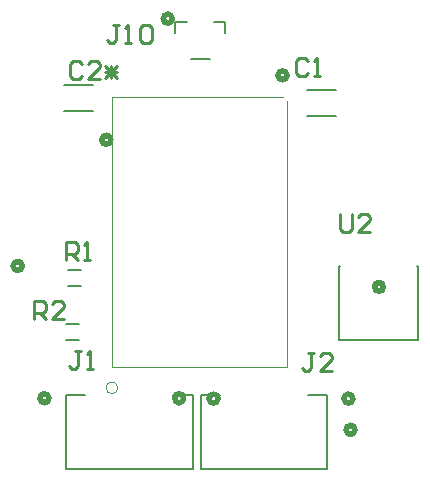
<source format=gto>
G04*
G04 #@! TF.GenerationSoftware,Altium Limited,Altium Designer,21.6.4 (81)*
G04*
G04 Layer_Color=65535*
%FSLAX44Y44*%
%MOMM*%
G71*
G04*
G04 #@! TF.SameCoordinates,662A1053-D2FE-41ED-9168-75848B50F108*
G04*
G04*
G04 #@! TF.FilePolarity,Positive*
G04*
G01*
G75*
%ADD10C,0.5080*%
%ADD11C,0.0800*%
%ADD12C,0.2000*%
%ADD13C,0.1524*%
%ADD14C,0.2540*%
D10*
X878631Y1450690D02*
G03*
X878631Y1450690I-3810J0D01*
G01*
X936209Y1150523D02*
G03*
X936209Y1150523I-3810J0D01*
G01*
X960311Y1271578D02*
G03*
X960311Y1271578I-3810J0D01*
G01*
X677009Y1177290D02*
G03*
X677009Y1177290I-3810J0D01*
G01*
X654463Y1289281D02*
G03*
X654463Y1289281I-3810J0D01*
G01*
X791069Y1177290D02*
G03*
X791069Y1177290I-3810J0D01*
G01*
X729410Y1396111D02*
G03*
X729410Y1396111I-3810J0D01*
G01*
X934421Y1176940D02*
G03*
X934421Y1176940I-3810J0D01*
G01*
X820211Y1176940D02*
G03*
X820211Y1176940I-3810J0D01*
G01*
X781511Y1498600D02*
G03*
X781511Y1498600I-3810J0D01*
G01*
D11*
X735340Y1186060D02*
G03*
X735340Y1186060I-5000J0D01*
G01*
X730340Y1203960D02*
X878840D01*
X730340D02*
Y1432560D01*
X878840Y1203960D02*
Y1428660D01*
X730340Y1432560D02*
X874940D01*
D12*
X691730Y1240170D02*
X702730D01*
X691730Y1226170D02*
X702730D01*
X693000Y1271890D02*
X704000D01*
X693000Y1285890D02*
X704000D01*
X690019Y1442290D02*
X714601D01*
X690019Y1420290D02*
X714601D01*
X895759Y1438480D02*
X920341D01*
X895759Y1416480D02*
X920341D01*
X922660Y1226870D02*
Y1289070D01*
Y1226870D02*
X989960D01*
Y1289070D01*
X989060D02*
X989960D01*
X922660D02*
X923560D01*
D13*
X912831Y1117680D02*
Y1180164D01*
X805389Y1117680D02*
X912831D01*
X805389D02*
Y1180164D01*
X895994D02*
X912831D01*
X805389D02*
X822226D01*
X798621Y1117680D02*
Y1180164D01*
X691179Y1117680D02*
X798621D01*
X691179D02*
Y1180164D01*
X781784D02*
X798621D01*
X691179D02*
X708017D01*
X784051Y1496050D02*
X793631D01*
X784051Y1486202D02*
Y1496050D01*
X816889D02*
X826469D01*
Y1486202D02*
Y1496050D01*
X797064Y1464554D02*
X813455D01*
D14*
X664134Y1244603D02*
Y1259837D01*
X671752D01*
X674291Y1257298D01*
Y1252220D01*
X671752Y1249681D01*
X664134D01*
X669212D02*
X674291Y1244603D01*
X689526D02*
X679369D01*
X689526Y1254759D01*
Y1257298D01*
X686987Y1259837D01*
X681908D01*
X679369Y1257298D01*
X691642Y1294384D02*
Y1309619D01*
X699259D01*
X701799Y1307080D01*
Y1302001D01*
X699259Y1299462D01*
X691642D01*
X696720D02*
X701799Y1294384D01*
X706877D02*
X711955D01*
X709416D01*
Y1309619D01*
X706877Y1307080D01*
X923290Y1333495D02*
Y1320799D01*
X925829Y1318260D01*
X930908D01*
X933447Y1320799D01*
Y1333495D01*
X948682Y1318260D02*
X938525D01*
X948682Y1328417D01*
Y1330956D01*
X946143Y1333495D01*
X941064D01*
X938525Y1330956D01*
X736683Y1492999D02*
X731604D01*
X734144D01*
Y1480303D01*
X731604Y1477764D01*
X729065D01*
X726526Y1480303D01*
X741761Y1477764D02*
X746839D01*
X744300D01*
Y1492999D01*
X741761Y1490460D01*
X754457D02*
X756996Y1492999D01*
X762074D01*
X764614Y1490460D01*
Y1480303D01*
X762074Y1477764D01*
X756996D01*
X754457Y1480303D01*
Y1490460D01*
X704851Y1460498D02*
X702312Y1463038D01*
X697233D01*
X694694Y1460498D01*
Y1450342D01*
X697233Y1447802D01*
X702312D01*
X704851Y1450342D01*
X720086Y1447802D02*
X709929D01*
X720086Y1457959D01*
Y1460498D01*
X717547Y1463038D01*
X712468D01*
X709929Y1460498D01*
X896620Y1463038D02*
X894081Y1465578D01*
X889003D01*
X886463Y1463038D01*
Y1452882D01*
X889003Y1450343D01*
X894081D01*
X896620Y1452882D01*
X901698Y1450343D02*
X906777D01*
X904238D01*
Y1465578D01*
X901698Y1463038D01*
X901701Y1215387D02*
X896622D01*
X899162D01*
Y1202692D01*
X896622Y1200153D01*
X894083D01*
X891544Y1202692D01*
X916936Y1200153D02*
X906779D01*
X916936Y1210309D01*
Y1212848D01*
X914397Y1215387D01*
X909318D01*
X906779Y1212848D01*
X704260Y1217578D02*
X699182D01*
X701721D01*
Y1204882D01*
X699182Y1202343D01*
X696643D01*
X694103Y1204882D01*
X709339Y1202343D02*
X714417D01*
X711878D01*
Y1217578D01*
X709339Y1215038D01*
X724154Y1458972D02*
X734311Y1448815D01*
X724154D02*
X734311Y1458972D01*
X724154Y1453893D02*
X734311D01*
X729232Y1448815D02*
Y1458972D01*
M02*

</source>
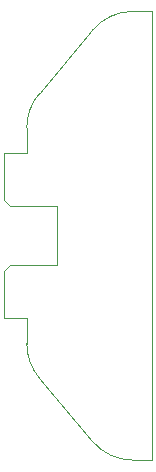
<source format=gko>
G04*
G04 #@! TF.GenerationSoftware,Altium Limited,Altium Designer,18.0.9 (584)*
G04*
G04 Layer_Color=16711935*
%FSLAX44Y44*%
%MOMM*%
G71*
G01*
G75*
%ADD13C,0.1000*%
D13*
X29528Y310296D02*
G03*
X19000Y281371I34472J-28925D01*
G01*
X109000Y379999D02*
G03*
X74528Y363925I0J-45000D01*
G01*
X74528Y16075D02*
G03*
X109000Y0I34472J28925D01*
G01*
X19000Y98629D02*
G03*
X29528Y69703I45000J0D01*
G01*
X44800Y165000D02*
Y215000D01*
X5000D02*
X44800D01*
X0Y220000D02*
X5000Y215000D01*
X0Y220000D02*
Y260000D01*
X19000D01*
Y281371D01*
X29528Y310296D02*
X74528Y363925D01*
X109000Y379999D02*
X125000D01*
Y0D02*
Y379999D01*
X109000Y0D02*
X125000D01*
X29528Y69703D02*
X74528Y16075D01*
X19000Y98629D02*
Y120000D01*
X0D02*
X19000D01*
X0D02*
Y160000D01*
X5000Y165000D01*
X44800D01*
M02*

</source>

▬▬▬

• [Task goal] Print the records above verbatim, pictures excluded.

• [Response for this exercise]
<source format=gto>
G04*
G04 #@! TF.GenerationSoftware,Altium Limited,Altium Designer,21.6.4 (81)*
G04*
G04 Layer_Color=65535*
%FSLAX44Y44*%
%MOMM*%
G71*
G04*
G04 #@! TF.SameCoordinates,662A1053-D2FE-41ED-9168-75848B50F108*
G04*
G04*
G04 #@! TF.FilePolarity,Positive*
G04*
G01*
G75*
%ADD10C,0.5080*%
%ADD11C,0.0800*%
%ADD12C,0.2000*%
%ADD13C,0.1524*%
%ADD14C,0.2540*%
D10*
X878631Y1450690D02*
G03*
X878631Y1450690I-3810J0D01*
G01*
X936209Y1150523D02*
G03*
X936209Y1150523I-3810J0D01*
G01*
X960311Y1271578D02*
G03*
X960311Y1271578I-3810J0D01*
G01*
X677009Y1177290D02*
G03*
X677009Y1177290I-3810J0D01*
G01*
X654463Y1289281D02*
G03*
X654463Y1289281I-3810J0D01*
G01*
X791069Y1177290D02*
G03*
X791069Y1177290I-3810J0D01*
G01*
X729410Y1396111D02*
G03*
X729410Y1396111I-3810J0D01*
G01*
X934421Y1176940D02*
G03*
X934421Y1176940I-3810J0D01*
G01*
X820211Y1176940D02*
G03*
X820211Y1176940I-3810J0D01*
G01*
X781511Y1498600D02*
G03*
X781511Y1498600I-3810J0D01*
G01*
D11*
X735340Y1186060D02*
G03*
X735340Y1186060I-5000J0D01*
G01*
X730340Y1203960D02*
X878840D01*
X730340D02*
Y1432560D01*
X878840Y1203960D02*
Y1428660D01*
X730340Y1432560D02*
X874940D01*
D12*
X691730Y1240170D02*
X702730D01*
X691730Y1226170D02*
X702730D01*
X693000Y1271890D02*
X704000D01*
X693000Y1285890D02*
X704000D01*
X690019Y1442290D02*
X714601D01*
X690019Y1420290D02*
X714601D01*
X895759Y1438480D02*
X920341D01*
X895759Y1416480D02*
X920341D01*
X922660Y1226870D02*
Y1289070D01*
Y1226870D02*
X989960D01*
Y1289070D01*
X989060D02*
X989960D01*
X922660D02*
X923560D01*
D13*
X912831Y1117680D02*
Y1180164D01*
X805389Y1117680D02*
X912831D01*
X805389D02*
Y1180164D01*
X895994D02*
X912831D01*
X805389D02*
X822226D01*
X798621Y1117680D02*
Y1180164D01*
X691179Y1117680D02*
X798621D01*
X691179D02*
Y1180164D01*
X781784D02*
X798621D01*
X691179D02*
X708017D01*
X784051Y1496050D02*
X793631D01*
X784051Y1486202D02*
Y1496050D01*
X816889D02*
X826469D01*
Y1486202D02*
Y1496050D01*
X797064Y1464554D02*
X813455D01*
D14*
X664134Y1244603D02*
Y1259837D01*
X671752D01*
X674291Y1257298D01*
Y1252220D01*
X671752Y1249681D01*
X664134D01*
X669212D02*
X674291Y1244603D01*
X689526D02*
X679369D01*
X689526Y1254759D01*
Y1257298D01*
X686987Y1259837D01*
X681908D01*
X679369Y1257298D01*
X691642Y1294384D02*
Y1309619D01*
X699259D01*
X701799Y1307080D01*
Y1302001D01*
X699259Y1299462D01*
X691642D01*
X696720D02*
X701799Y1294384D01*
X706877D02*
X711955D01*
X709416D01*
Y1309619D01*
X706877Y1307080D01*
X923290Y1333495D02*
Y1320799D01*
X925829Y1318260D01*
X930908D01*
X933447Y1320799D01*
Y1333495D01*
X948682Y1318260D02*
X938525D01*
X948682Y1328417D01*
Y1330956D01*
X946143Y1333495D01*
X941064D01*
X938525Y1330956D01*
X736683Y1492999D02*
X731604D01*
X734144D01*
Y1480303D01*
X731604Y1477764D01*
X729065D01*
X726526Y1480303D01*
X741761Y1477764D02*
X746839D01*
X744300D01*
Y1492999D01*
X741761Y1490460D01*
X754457D02*
X756996Y1492999D01*
X762074D01*
X764614Y1490460D01*
Y1480303D01*
X762074Y1477764D01*
X756996D01*
X754457Y1480303D01*
Y1490460D01*
X704851Y1460498D02*
X702312Y1463038D01*
X697233D01*
X694694Y1460498D01*
Y1450342D01*
X697233Y1447802D01*
X702312D01*
X704851Y1450342D01*
X720086Y1447802D02*
X709929D01*
X720086Y1457959D01*
Y1460498D01*
X717547Y1463038D01*
X712468D01*
X709929Y1460498D01*
X896620Y1463038D02*
X894081Y1465578D01*
X889003D01*
X886463Y1463038D01*
Y1452882D01*
X889003Y1450343D01*
X894081D01*
X896620Y1452882D01*
X901698Y1450343D02*
X906777D01*
X904238D01*
Y1465578D01*
X901698Y1463038D01*
X901701Y1215387D02*
X896622D01*
X899162D01*
Y1202692D01*
X896622Y1200153D01*
X894083D01*
X891544Y1202692D01*
X916936Y1200153D02*
X906779D01*
X916936Y1210309D01*
Y1212848D01*
X914397Y1215387D01*
X909318D01*
X906779Y1212848D01*
X704260Y1217578D02*
X699182D01*
X701721D01*
Y1204882D01*
X699182Y1202343D01*
X696643D01*
X694103Y1204882D01*
X709339Y1202343D02*
X714417D01*
X711878D01*
Y1217578D01*
X709339Y1215038D01*
X724154Y1458972D02*
X734311Y1448815D01*
X724154D02*
X734311Y1458972D01*
X724154Y1453893D02*
X734311D01*
X729232Y1448815D02*
Y1458972D01*
M02*

</source>
<source format=gko>
G04*
G04 #@! TF.GenerationSoftware,Altium Limited,Altium Designer,18.0.9 (584)*
G04*
G04 Layer_Color=16711935*
%FSLAX44Y44*%
%MOMM*%
G71*
G01*
G75*
%ADD13C,0.1000*%
D13*
X29528Y310296D02*
G03*
X19000Y281371I34472J-28925D01*
G01*
X109000Y379999D02*
G03*
X74528Y363925I0J-45000D01*
G01*
X74528Y16075D02*
G03*
X109000Y0I34472J28925D01*
G01*
X19000Y98629D02*
G03*
X29528Y69703I45000J0D01*
G01*
X44800Y165000D02*
Y215000D01*
X5000D02*
X44800D01*
X0Y220000D02*
X5000Y215000D01*
X0Y220000D02*
Y260000D01*
X19000D01*
Y281371D01*
X29528Y310296D02*
X74528Y363925D01*
X109000Y379999D02*
X125000D01*
Y0D02*
Y379999D01*
X109000Y0D02*
X125000D01*
X29528Y69703D02*
X74528Y16075D01*
X19000Y98629D02*
Y120000D01*
X0D02*
X19000D01*
X0D02*
Y160000D01*
X5000Y165000D01*
X44800D01*
M02*

</source>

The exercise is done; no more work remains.